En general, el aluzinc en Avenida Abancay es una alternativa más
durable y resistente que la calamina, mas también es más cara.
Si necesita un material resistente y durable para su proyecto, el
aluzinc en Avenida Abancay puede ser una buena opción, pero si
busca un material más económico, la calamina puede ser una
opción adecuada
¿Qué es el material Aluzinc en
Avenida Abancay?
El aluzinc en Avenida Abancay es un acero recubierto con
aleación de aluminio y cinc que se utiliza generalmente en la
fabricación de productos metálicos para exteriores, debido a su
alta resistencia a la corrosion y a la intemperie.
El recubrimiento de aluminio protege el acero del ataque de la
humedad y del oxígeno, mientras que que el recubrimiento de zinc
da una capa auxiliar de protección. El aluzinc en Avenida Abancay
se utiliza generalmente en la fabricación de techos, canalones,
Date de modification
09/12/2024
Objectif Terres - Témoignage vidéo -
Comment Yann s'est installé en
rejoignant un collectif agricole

--------

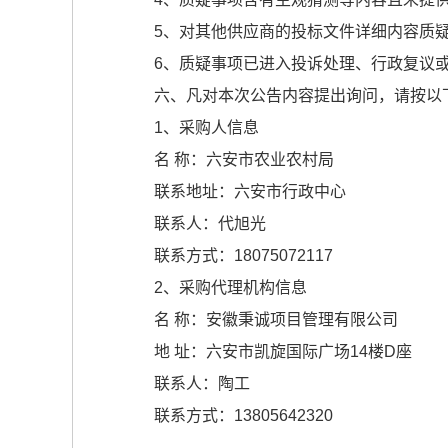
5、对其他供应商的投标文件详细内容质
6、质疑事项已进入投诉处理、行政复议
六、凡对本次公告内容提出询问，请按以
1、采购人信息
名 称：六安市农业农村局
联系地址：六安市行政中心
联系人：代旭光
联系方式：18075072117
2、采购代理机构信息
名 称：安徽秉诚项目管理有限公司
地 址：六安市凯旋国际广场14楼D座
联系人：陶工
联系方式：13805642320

--------

_WHAT NEEDS TO BE DONE_:
Give only a number, namely how many lines in the entries above hold the word "recubrimiento".

_TASK OUTPUT_:
2